Si tratterà dunque di fare qualche sforzo in più, rivedendo modalità e tempi di permanenza del minore con l’altro genitore. Se la madre si trasferisce in una città distante, o semplicemente mal collegata, è evidente che i pomeriggi infrasettimanali, magari col pernotto, nei quali il padre andava a prendere a scuola i figli verrebbero compromessi. Essi potrebbero essere sostituiti, ad esempio, aumentando l’orario di inizio e fine dei weekend alternati di spettanza del papà (facendoli eventualmente partire dal venerdì invece che dal sabato), oppure ampliando le vacanze estive e invernali col padre.

I limiti da rispettare in caso di modifica della residenza

Se la residenza dei figli cambia in seguito al trasferimento del genitore collocatario, dovranno probabilmente essere riviste le modalità e i tempi di visita. In questa prospettiva, un aiuto può arrivare dalle nuove tecnologie.

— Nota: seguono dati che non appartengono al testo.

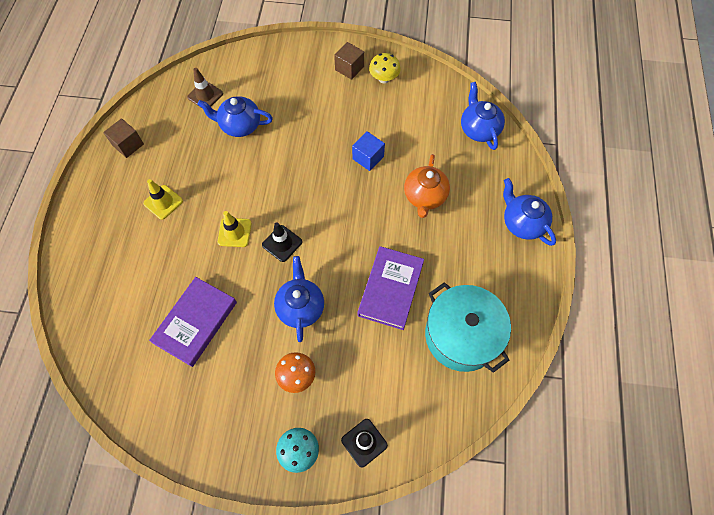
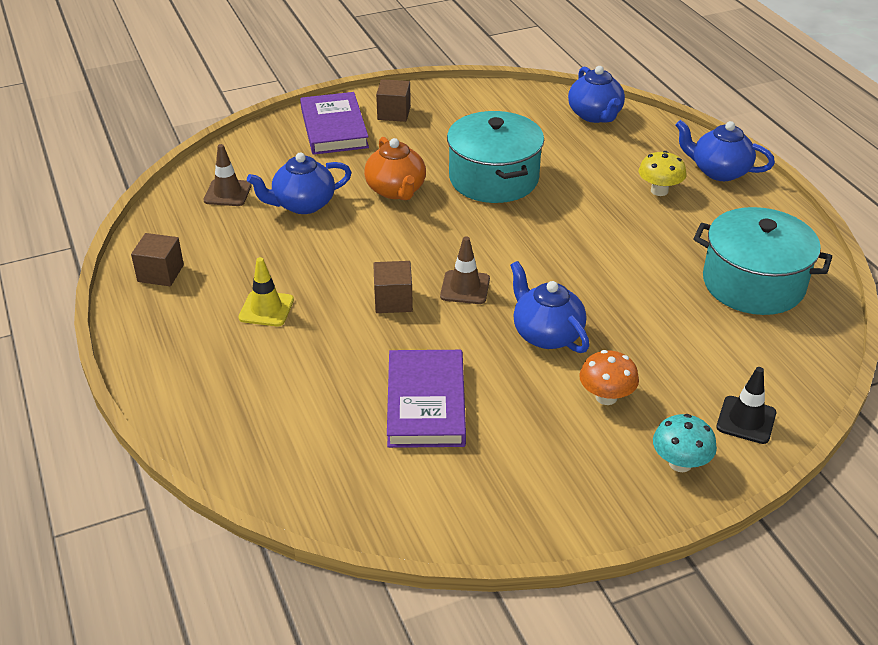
camera: 30 degrees left, 25 degrees down
(234, 232) = (393, 301): yellow traffic cone -> brown cube
(282, 243) = (465, 288): black traffic cone -> brown traffic cone
(368, 157) = (493, 178): blue cube -> turquoise pot
(384, 78) = (444, 109): yellow mushroom -> yellow mushroom (659, 191)
(390, 289) = (635, 277): purple book -> purple book (334, 128)
(424, 197) = (592, 188): orange teapot -> orange teapot (396, 190)
(479, 129) = (595, 115): blue teapot -> blue teapot turned 150 degrees counterclockwise

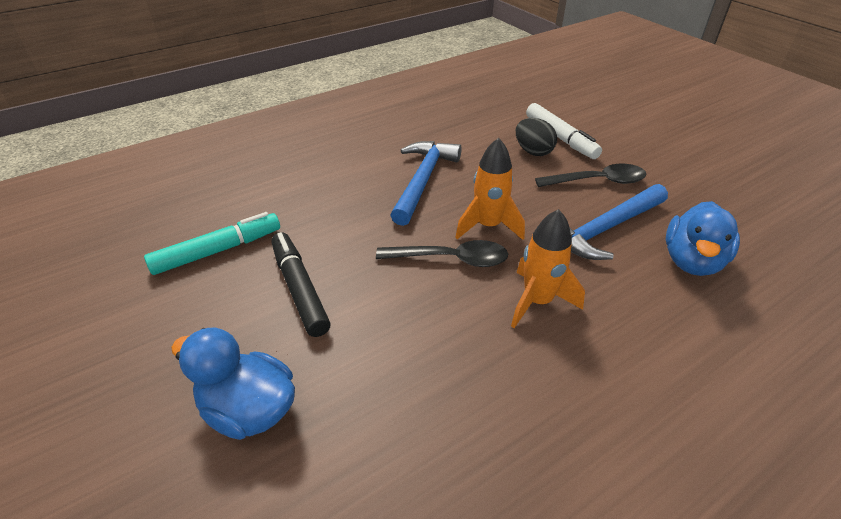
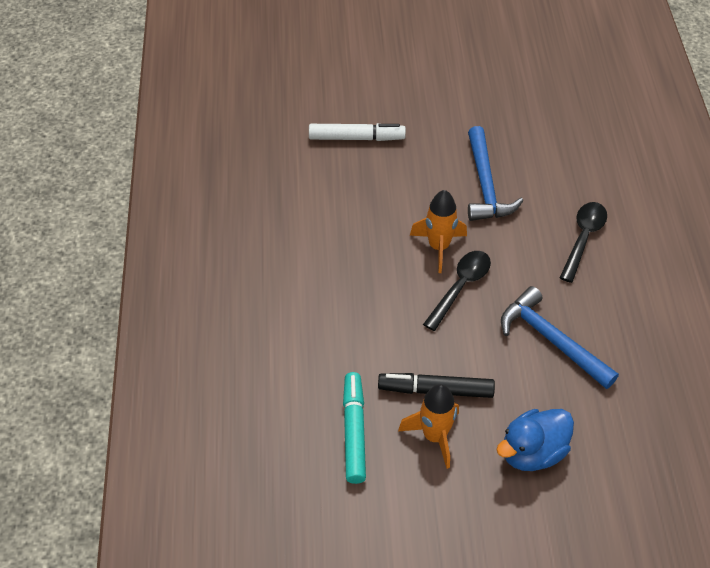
camera: 60 degrees left, 10 degrees up
(423, 180) = (352, 258): blue hammer -> blue hammer (551, 340)
(533, 151) = (363, 167): black egg -> none
(537, 301) = (529, 262): orange rocket -> orange rocket (434, 436)
(597, 181) = (430, 153): black spoon -> black spoon (583, 238)
(691, 261) = (543, 163): blue duck -> none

È stata ammessa, a questo proposito, la possibilità d‘integrare le visite ai figli – rese più difficoltose e dispendiose dalla distanza – con “visite online utilizzando la webcam [sappiamo tutti quanto sia tecnologicamente facile: la videocamera è già integrata su tutti gli smartphone (Apple®, Android® ecc.) o si monta sul pc qualora il monitor già non l’abbia integrata). Basta poi un programma, generalmente già preinstallato sul cellulare (tipo FaceTime® su iPhone®), o da scaricare gratuitamente come Skype®].

Naturalmente quella online non sarà sufficiente come unica forma di contatto e comunicazione con i propri figli.

Se infatti la videochiamata rappresenta indubbiamente un mezzo più coinvolgente rispetto alla telefonata, perché consente maggiore interazione, grazie alla possibilità di cogliere anche gli aspetti non verbali della comunicazione, essa non può in alcun modo essere considerata sostitutiva della relazione fisica.

Per questo sarà opportuno mantenere la visita online solo come strumento integrativo, a supporto degli incontri veri e propri con i figli.